Cette fronde numérique a débuté après la diffusion, dimanche soir, par la dixième chaîne de télévision israélienne, d'une vidéo filmée par un habitant d'Hébron. La séquence, qui dure une minute trente, met en scène une altercation entre un soldat de la brigade Nahal et un adolescent palestinien qui s'applique visiblement à le provoquer. Le conscrit repousse à deux reprises son contradicteur avant d'armer son fusil et de le pointer sur lui puis de lui donner un coup de pied. Lorsqu'il réalise qu'un deuxième individu est en train de filmer la scène, il le met à son tour en joue en criant: «Éteins ta caméra ou je te mets une balle dans la tête, fils de p…»

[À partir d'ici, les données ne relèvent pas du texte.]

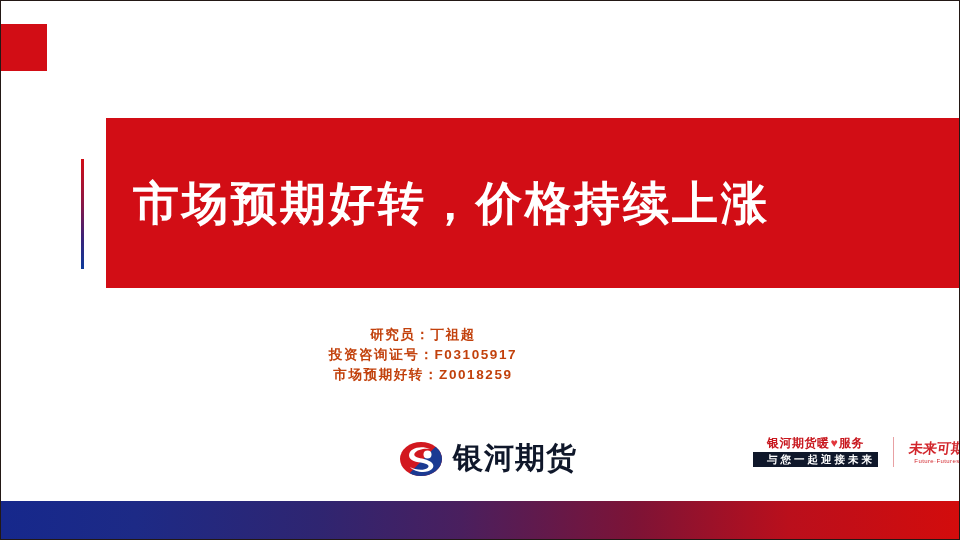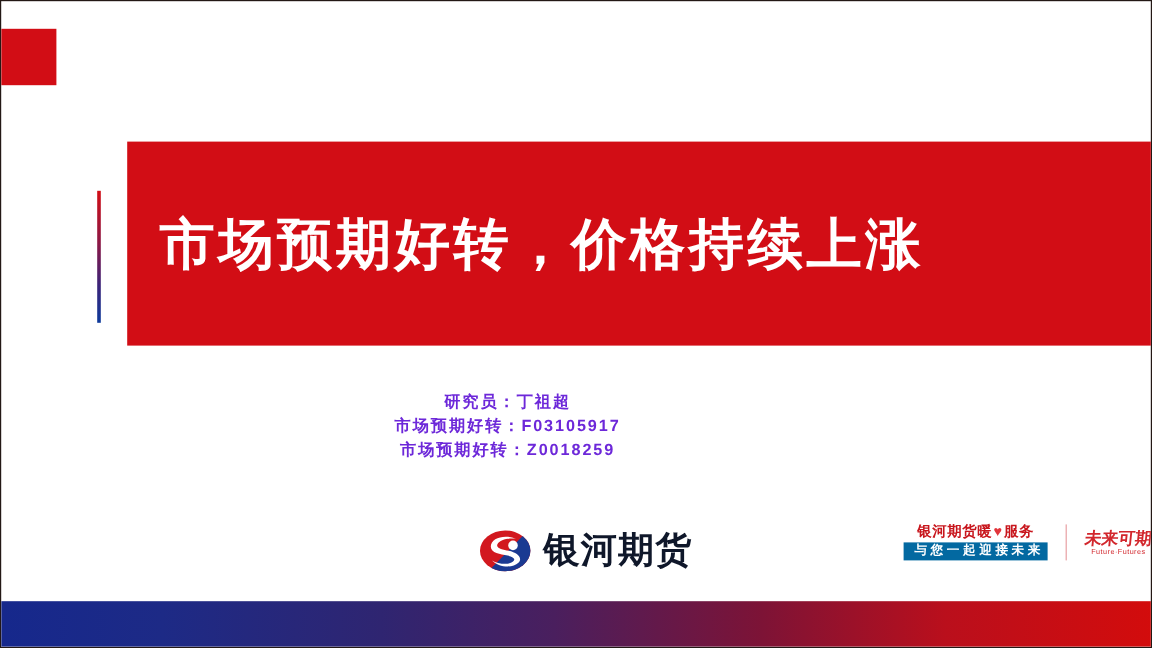--- a/index.html
+++ b/index.html
@@ -62,21 +62,21 @@
     white-space: nowrap;
   }
 
   
   .credits {
     position: absolute;
     left: 0;
     top: 324px;
     width: 844px;
     text-align: center;
-    color: #6d28d9;
+    color: #c2410c;
   }
   .credits .line {
     font-size: 13.5px;
     font-weight: bold;
     letter-spacing: 1.6px;
     line-height: 20px;
     white-space: nowrap;
   }
 
   
@@ -129,27 +129,27 @@
     line-height: 13px;
   }
   .badge-heart {
     color: #e2353b;
     font-size: 12px;
     line-height: 12px;
     position: relative;
     top: -1px;
   }
   .badge-bottom-line {
-    background: #0369a1;
+    background: #0f172a;
     color: #ffffff;
     font-size: 10.5px;
     font-weight: bold;
     letter-spacing: 3px;
     text-align: center;
-    padding: 1px 3px 2px 9px;
+    padding: 1px 3px 2px 14px;
     white-space: nowrap;
     line-height: 12px;
   }
   .badge-divider {
     width: 1px;
     align-self: stretch;
     background: #e8a0a3;
     margin: 0 3px;
   }
   .badge-right {
@@ -194,21 +194,21 @@
   <div class="deco-red-block"></div>
 
   <div class="deco-vrule"></div>
 
   <div class="title-banner">
     <div class="title-text">市场预期好转，价格持续上涨</div>
   </div>
 
   <div class="credits">
     <div class="line">研究员：丁祖超</div>
-    <div class="line">市场预期好转：F03105917</div>
+    <div class="line">投资咨询证号：F03105917</div>
     <div class="line">市场预期好转：Z0018259</div>
   </div>
 
   <div class="brand">
     <span class="brand-mark">
       <svg viewBox="0 0 88 80" width="44" height="40" xmlns="http://www.w3.org/2000/svg">
         <defs>
           <clipPath id="ellipseClip">
             <ellipse cx="44" cy="40" rx="42" ry="34"></ellipse>
           </clipPath>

En découvrant la séquence, le porte-parole de l'armée israélienne a, dans un premier temps, dénoncé le «comportement déplacé» du soldat. Une rumeur erronée, laissant penser que le jeune homme avait été mis aux arrêts en raison de cet incident, a ensuite mis le feu aux poudres. Plus de 100.000 personnes lui ont depuis lors témoigné leur soutien dans un groupe Facebook. De très nombreux militaires ont publié des photos d'eux en uniforme, dissimulant leur visage au moyen de pancartes sur lesquelles on peut lire: «Je soutiens le soldat David». Le ministre de l'Économie, Naftali Bennett, a pour sa part indiqué: «À sa place, j'aurais agi comme ce combattant.»

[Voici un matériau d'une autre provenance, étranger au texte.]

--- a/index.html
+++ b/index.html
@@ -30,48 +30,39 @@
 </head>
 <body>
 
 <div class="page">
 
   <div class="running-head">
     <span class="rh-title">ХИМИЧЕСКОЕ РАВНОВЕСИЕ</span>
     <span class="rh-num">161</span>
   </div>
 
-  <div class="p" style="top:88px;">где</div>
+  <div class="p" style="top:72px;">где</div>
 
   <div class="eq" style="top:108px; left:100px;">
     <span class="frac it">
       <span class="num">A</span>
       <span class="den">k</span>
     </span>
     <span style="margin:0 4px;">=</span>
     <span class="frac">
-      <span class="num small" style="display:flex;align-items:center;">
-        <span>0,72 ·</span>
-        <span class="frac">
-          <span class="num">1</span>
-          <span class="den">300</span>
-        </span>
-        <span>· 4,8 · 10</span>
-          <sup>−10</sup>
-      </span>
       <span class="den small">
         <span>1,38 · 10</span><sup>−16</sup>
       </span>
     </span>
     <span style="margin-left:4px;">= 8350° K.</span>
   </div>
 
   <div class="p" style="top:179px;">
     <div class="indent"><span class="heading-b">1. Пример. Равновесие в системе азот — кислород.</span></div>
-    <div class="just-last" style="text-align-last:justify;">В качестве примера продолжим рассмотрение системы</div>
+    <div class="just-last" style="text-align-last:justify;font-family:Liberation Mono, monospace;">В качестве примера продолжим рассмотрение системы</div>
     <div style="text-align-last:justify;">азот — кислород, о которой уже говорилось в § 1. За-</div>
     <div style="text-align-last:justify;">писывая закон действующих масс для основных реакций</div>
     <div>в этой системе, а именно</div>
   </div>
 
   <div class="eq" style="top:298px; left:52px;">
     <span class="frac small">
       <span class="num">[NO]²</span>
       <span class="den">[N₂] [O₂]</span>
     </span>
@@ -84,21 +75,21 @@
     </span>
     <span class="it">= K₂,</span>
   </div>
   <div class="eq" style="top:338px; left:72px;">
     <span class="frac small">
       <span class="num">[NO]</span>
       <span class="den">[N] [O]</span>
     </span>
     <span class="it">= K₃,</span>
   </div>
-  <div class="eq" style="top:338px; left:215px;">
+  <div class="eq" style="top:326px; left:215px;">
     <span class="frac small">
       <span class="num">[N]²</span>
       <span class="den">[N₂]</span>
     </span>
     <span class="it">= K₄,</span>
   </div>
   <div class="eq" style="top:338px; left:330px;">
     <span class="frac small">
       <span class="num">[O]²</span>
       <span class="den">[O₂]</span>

Pris de cours par cette grogne inédite, le commandement a revu sa ligne de conduite dans l'espoir d'éteindre l'incendie. Mercredi, le porte-parole a fait savoir que si David Adamov a bien été mis aux arrêts, c'est en raison d'une altercation avec un supérieur intervenue avant l'incident d'Hébron. Par ailleurs, l'armée s'abstient désormais de tout commentaire sur le contenu de la vidéo, précisant qu'une enquête interne sera menée dès que le jeune soldat sera sorti de prison. La police militaire, ajoute-t-elle, ne sera saisie que si des manquements au règlement sont mis au jour.
Quoi qu'il en soit, la presse israélienne s'est emparée de cette affaire dans lequel elle voit le révélateur d'un malaise plus général. «Sans le vouloir, David est devenu le symbole d'une génération entière de combattants qui servent dans les Territoires et se plaignent d'être placés dans une situation impossible», observe ainsi Yossi Yehoshua, dans le quotidien Yedioth Ahronoth. Selon lui, les soldats israéliens affectés en Cisjordanie occupée sont confrontés à une pression d'autant plus forte que leurs moindres faits et gestes sont épiés par les nombreuses caméras que des ONG israéliennes de défense des droits de l'homme ont confié aux habitants palestiniens.
«Faire vivre les Palestiniens dans la peur»
L'association Breaking the silence, hostile à l'occupation de la Cisjordanie, estime que «la situation montrée dans la vidéo est loin d'être inhabituelle et que la réaction du soldat n'est en aucun cas extrême par rapport à la conduite quotidienne de l'armée israélienne dans les Territoires occupés». «Quand des soldats sont envoyés pour contrôler des millions de civils palestiniens, il n'y a qu'un moyen de le faire, ajoute l'ONG: s'assurer qu'ils vivent dans la peur. Il ne faut pas nous faire croire que la mise en cause de David résoudra un problème qui est enraciné dans la nature même des opérations militaires face à une population civile.»